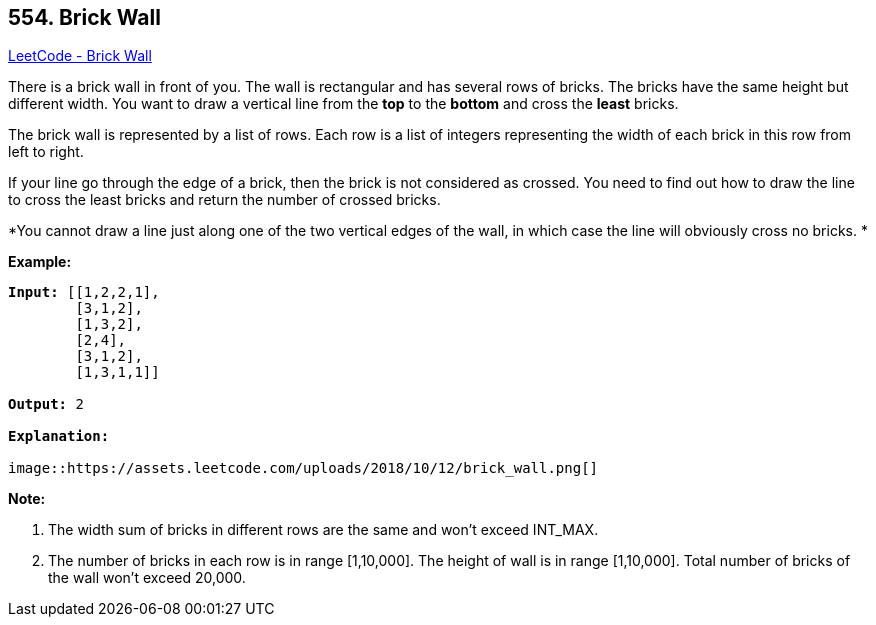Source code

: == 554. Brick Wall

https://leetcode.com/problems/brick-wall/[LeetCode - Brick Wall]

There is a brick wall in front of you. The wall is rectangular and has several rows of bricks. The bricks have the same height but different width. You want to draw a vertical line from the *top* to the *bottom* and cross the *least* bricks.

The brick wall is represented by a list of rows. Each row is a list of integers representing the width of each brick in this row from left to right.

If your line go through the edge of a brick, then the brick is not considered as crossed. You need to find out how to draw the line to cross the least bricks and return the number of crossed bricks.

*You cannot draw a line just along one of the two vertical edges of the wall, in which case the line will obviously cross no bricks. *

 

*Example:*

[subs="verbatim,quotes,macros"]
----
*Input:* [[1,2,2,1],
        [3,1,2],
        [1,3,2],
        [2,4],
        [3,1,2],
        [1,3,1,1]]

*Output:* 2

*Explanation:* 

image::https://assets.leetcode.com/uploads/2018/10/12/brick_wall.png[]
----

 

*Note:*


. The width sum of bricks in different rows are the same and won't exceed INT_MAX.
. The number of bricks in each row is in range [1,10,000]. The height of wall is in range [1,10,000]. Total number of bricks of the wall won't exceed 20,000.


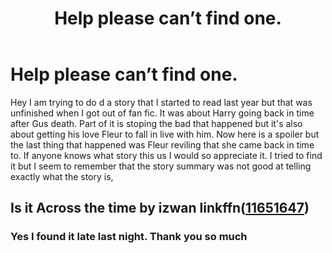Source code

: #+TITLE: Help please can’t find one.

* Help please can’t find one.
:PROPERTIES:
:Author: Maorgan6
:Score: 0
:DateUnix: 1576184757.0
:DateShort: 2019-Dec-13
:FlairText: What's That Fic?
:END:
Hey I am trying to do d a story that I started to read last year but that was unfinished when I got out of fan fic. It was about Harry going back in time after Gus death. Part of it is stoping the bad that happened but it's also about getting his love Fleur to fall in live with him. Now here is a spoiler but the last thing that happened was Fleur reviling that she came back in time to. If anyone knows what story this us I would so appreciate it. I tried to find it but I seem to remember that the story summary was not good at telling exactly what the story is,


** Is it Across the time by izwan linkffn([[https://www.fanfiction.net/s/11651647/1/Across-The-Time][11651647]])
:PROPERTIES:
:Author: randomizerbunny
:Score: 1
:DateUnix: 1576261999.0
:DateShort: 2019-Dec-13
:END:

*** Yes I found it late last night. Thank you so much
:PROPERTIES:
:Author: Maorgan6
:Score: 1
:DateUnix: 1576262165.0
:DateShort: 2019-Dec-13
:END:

________________________________________

● **WHAT THE TASK ASKS**: Set down every record exactly, without the pictures.

● **SOLUTION**:
Source code

: == 554. Brick Wall

https://leetcode.com/problems/brick-wall/[LeetCode - Brick Wall]

There is a brick wall in front of you. The wall is rectangular and has several rows of bricks. The bricks have the same height but different width. You want to draw a vertical line from the *top* to the *bottom* and cross the *least* bricks.

The brick wall is represented by a list of rows. Each row is a list of integers representing the width of each brick in this row from left to right.

If your line go through the edge of a brick, then the brick is not considered as crossed. You need to find out how to draw the line to cross the least bricks and return the number of crossed bricks.

*You cannot draw a line just along one of the two vertical edges of the wall, in which case the line will obviously cross no bricks. *

 

*Example:*

[subs="verbatim,quotes,macros"]
----
*Input:* [[1,2,2,1],
        [3,1,2],
        [1,3,2],
        [2,4],
        [3,1,2],
        [1,3,1,1]]

*Output:* 2

*Explanation:* 

image::https://assets.leetcode.com/uploads/2018/10/12/brick_wall.png[]
----

 

*Note:*


. The width sum of bricks in different rows are the same and won't exceed INT_MAX.
. The number of bricks in each row is in range [1,10,000]. The height of wall is in range [1,10,000]. Total number of bricks of the wall won't exceed 20,000.


Source code

: #+TITLE: Help please can’t find one.

* Help please can’t find one.
:PROPERTIES:
:Author: Maorgan6
:Score: 0
:DateUnix: 1576184757.0
:DateShort: 2019-Dec-13
:FlairText: What's That Fic?
:END:
Hey I am trying to do d a story that I started to read last year but that was unfinished when I got out of fan fic. It was about Harry going back in time after Gus death. Part of it is stoping the bad that happened but it's also about getting his love Fleur to fall in live with him. Now here is a spoiler but the last thing that happened was Fleur reviling that she came back in time to. If anyone knows what story this us I would so appreciate it. I tried to find it but I seem to remember that the story summary was not good at telling exactly what the story is,


** Is it Across the time by izwan linkffn([[https://www.fanfiction.net/s/11651647/1/Across-The-Time][11651647]])
:PROPERTIES:
:Author: randomizerbunny
:Score: 1
:DateUnix: 1576261999.0
:DateShort: 2019-Dec-13
:END:

*** Yes I found it late last night. Thank you so much
:PROPERTIES:
:Author: Maorgan6
:Score: 1
:DateUnix: 1576262165.0
:DateShort: 2019-Dec-13
:END:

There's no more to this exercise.